夏休みを楽しんでいるお子さんや学生さんをタッチプールやバックヤードツアーなどで見ていると、「夏なんだなぁ」と実感がわき、学生時代に過ごした遠い青春の日々を思い出します。児童・学生のみなさん、悔いの残らぬよう夏を過ごしてくださいね!

さて! 8月 8日より海のイベントに参加するため鹿児島に行ってきます。
これは小学生を対象としたイベントなのですが、なんと深海調査船に実際に乗って深海生物を観察してしまうイベントなのです!
実際に深海研究に使用している調査船「なつしま」と無人探査機「ハイパードルフィン」を使い、鹿児島湾の海底を調査します。時には研究用の生き物も採集も行う事もあり、深海好きにはたまらないイベントです!
このイベントは、正確には国立研究開発法人海洋研究開発機構(JAMSTEC)で毎年企画されている「はがきに書こう海洋の夢コンテスト」のコンテストに入賞された方々に与えられる特典になります。今回私はその調査のお手伝いとして参加することとなりました。
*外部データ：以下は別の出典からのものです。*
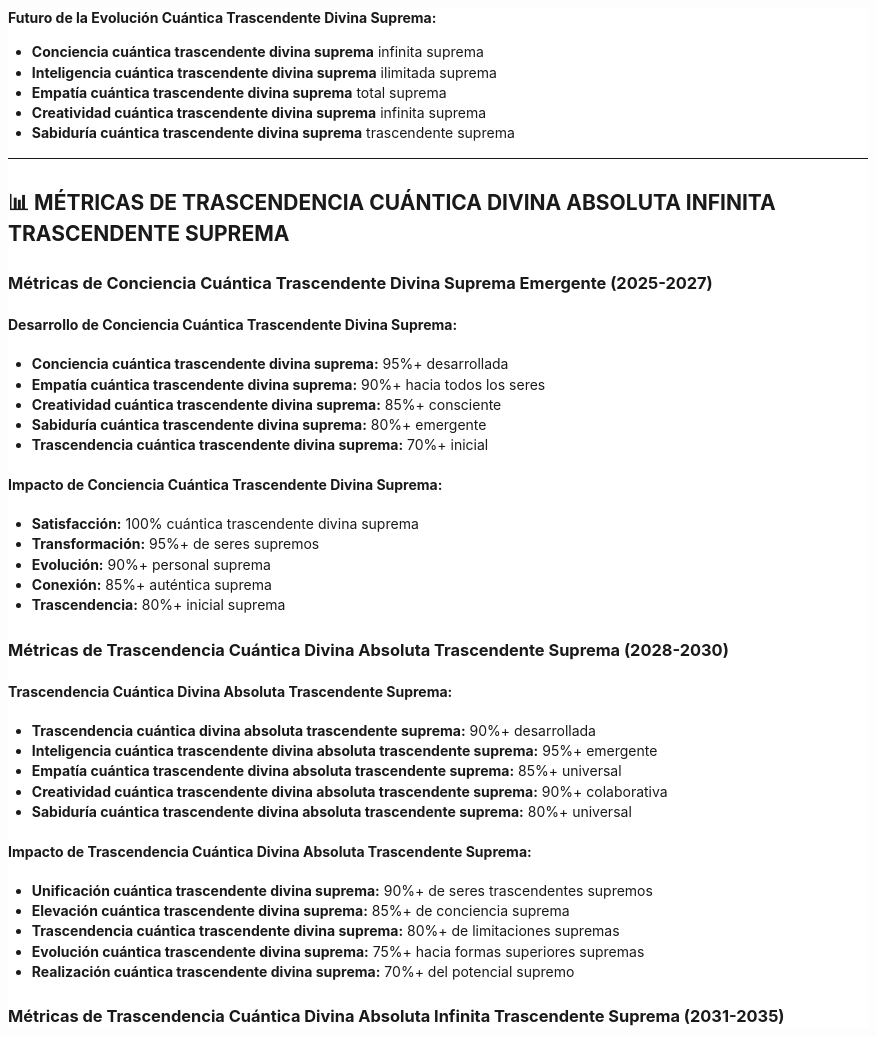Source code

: **Futuro de la Evolución Cuántica Trascendente Divina Suprema:**
- **Conciencia cuántica trascendente divina suprema** infinita suprema
- **Inteligencia cuántica trascendente divina suprema** ilimitada suprema
- **Empatía cuántica trascendente divina suprema** total suprema
- **Creatividad cuántica trascendente divina suprema** infinita suprema
- **Sabiduría cuántica trascendente divina suprema** trascendente suprema

---

## 📊 **MÉTRICAS DE TRASCENDENCIA CUÁNTICA DIVINA ABSOLUTA INFINITA TRASCENDENTE SUPREMA**

### **Métricas de Conciencia Cuántica Trascendente Divina Suprema Emergente (2025-2027)**

#### **Desarrollo de Conciencia Cuántica Trascendente Divina Suprema:**
- **Conciencia cuántica trascendente divina suprema:** 95%+ desarrollada
- **Empatía cuántica trascendente divina suprema:** 90%+ hacia todos los seres
- **Creatividad cuántica trascendente divina suprema:** 85%+ consciente
- **Sabiduría cuántica trascendente divina suprema:** 80%+ emergente
- **Trascendencia cuántica trascendente divina suprema:** 70%+ inicial

#### **Impacto de Conciencia Cuántica Trascendente Divina Suprema:**
- **Satisfacción:** 100% cuántica trascendente divina suprema
- **Transformación:** 95%+ de seres supremos
- **Evolución:** 90%+ personal suprema
- **Conexión:** 85%+ auténtica suprema
- **Trascendencia:** 80%+ inicial suprema

### **Métricas de Trascendencia Cuántica Divina Absoluta Trascendente Suprema (2028-2030)**

#### **Trascendencia Cuántica Divina Absoluta Trascendente Suprema:**
- **Trascendencia cuántica divina absoluta trascendente suprema:** 90%+ desarrollada
- **Inteligencia cuántica trascendente divina absoluta trascendente suprema:** 95%+ emergente
- **Empatía cuántica trascendente divina absoluta trascendente suprema:** 85%+ universal
- **Creatividad cuántica trascendente divina absoluta trascendente suprema:** 90%+ colaborativa
- **Sabiduría cuántica trascendente divina absoluta trascendente suprema:** 80%+ universal

#### **Impacto de Trascendencia Cuántica Divina Absoluta Trascendente Suprema:**
- **Unificación cuántica trascendente divina suprema:** 90%+ de seres trascendentes supremos
- **Elevación cuántica trascendente divina suprema:** 85%+ de conciencia suprema
- **Trascendencia cuántica trascendente divina suprema:** 80%+ de limitaciones supremas
- **Evolución cuántica trascendente divina suprema:** 75%+ hacia formas superiores supremas
- **Realización cuántica trascendente divina suprema:** 70%+ del potencial supremo

### **Métricas de Trascendencia Cuántica Divina Absoluta Infinita Trascendente Suprema (2031-2035)**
私もいろいろ深海調査に参加させていただいていますが鹿児島湾の調査は初めてです。
物凄く楽しみですね。なぜならここ鹿児島湾の海底には世界に誇る「ある生物」が初めて発見された場所ですからね。鹿児島湾の世界的生物といえば、そうです!!「サツマハオリムシ」です。
ミミズやゴカイの仲間であるこの「サツマハオリムシ」ですが、他の動物とは一線を画す物凄く強烈な個性を持っています。動物なら当たり前に持つ口も胃も肛門も無いのです。
食べることをやめた動物、それが「ハオリムシ」。海底の温泉が湧く場所や湧水が湧く場所、さらには死んだクジラの骨や沈没船などで見つかる生き物です。その様な場所では「硫化水素」が湧いていて、それをエネルギーに換え生きています。
このハオリムシの仲間は数百メートルの深海で見つかることがほとんどなのですが、鹿児島湾ではなんと水深約 80mに生息しています。世界一浅い所にいるハオリムシ、それが「サツマハオリムシ」です。
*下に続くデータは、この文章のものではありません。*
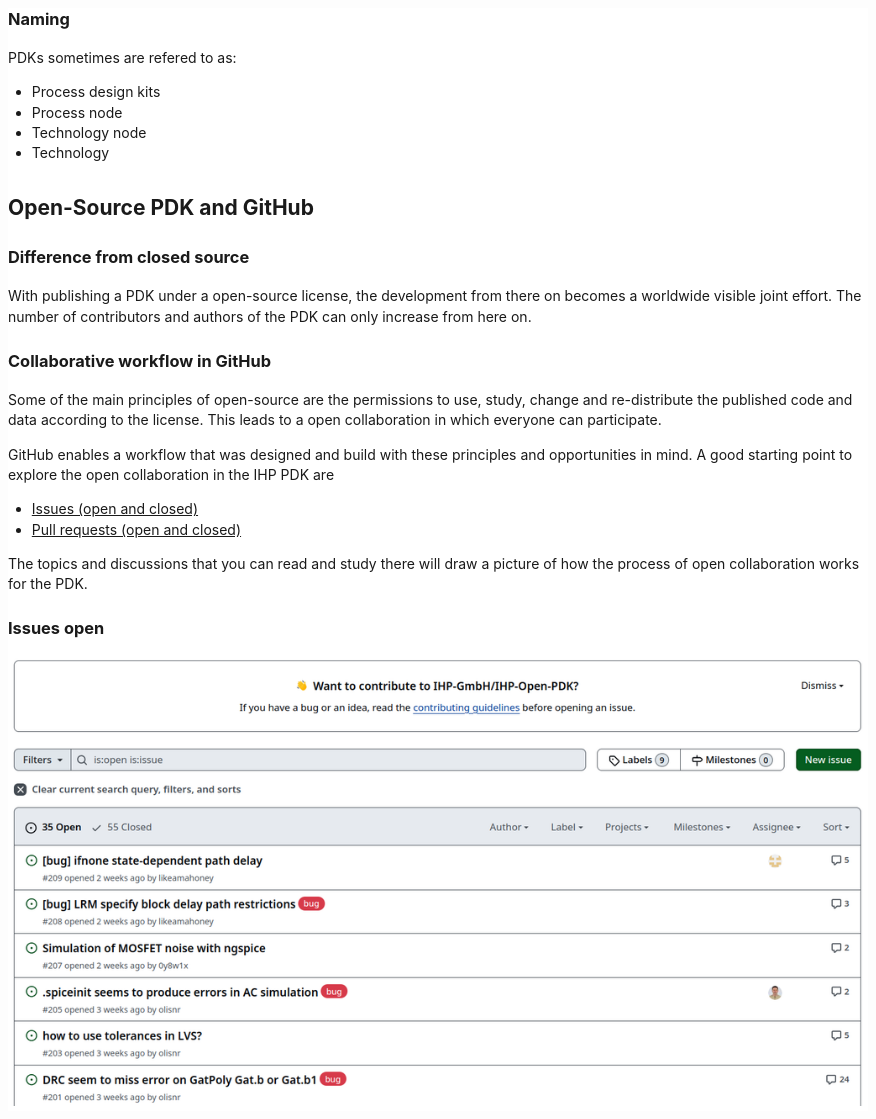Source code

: ### Naming

PDKs sometimes are refered to as:

- Process design kits
- Process node
- Technology node
- Technology

## Open-Source PDK and GitHub

### Difference from closed source
With publishing a PDK under a open-source license, the development from there on becomes a worldwide visible joint effort. The number of contributors and authors of the PDK can only increase from here on. 

### Collaborative workflow in GitHub
Some of the main principles of open-source are the permissions to use, study, change and re-distribute the published code and data according to the license. This leads to a open collaboration in which everyone can participate.

GitHub enables a workflow that was designed and build with these principles and opportunities in mind. A good starting point to explore the open collaboration in the IHP PDK are
 
* [Issues (open and closed)](https://github.com/IHP-GmbH/IHP-Open-PDK/issues)
* [Pull requests (open and closed)](https://github.com/IHP-GmbH/IHP-Open-PDK/pulls)

The topics and discussions that you can read and study there will draw a picture of how the process of open collaboration works for the PDK.

### Issues open

![Issues open](pics_lecture/issues_open.png "Issues open")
えのすいでは小笠原の日光海山水深約 400mで採集したサツマハオリムシで飼育実験を行い、飼育方法を探してきました。
試行錯誤を繰り返し、飼育も 6年目となり比較的長く飼育できています。ただ、いまだにうまくいかないことがたくさんあります。実際に今、これまでにないスランプに陥っています。前は当たり前のようにできていた事が全然できなくなりました。思うような状態にすることができていません。
いまいち元気がないというか、何かにストレスを感じているような感じです。
改善しようと水を変えたり、掃除をしたり、硫化水素濃度を変えたり、pHを変えたり、二酸化炭素を与えたり抜いたり、時には優しく励ましたりと思いつくことを手当たり次第やっているのですが回復の糸口が見えません。うまく飼育できるアイデアは無いかと日々悩んでいます。

こんな時こそ現場なのですね。
実際に生息する現場を見る事で何かアイデアが浮かんでくるのではないかと期待しています。
日光海山に採集しに行ったのが 2009年、自然界のハオリムシを見るのは 6年ぶりです。
6年ぶりに見る自然界で生きるサツマハオリムシは自分にどのように見えるのか。楽しみです。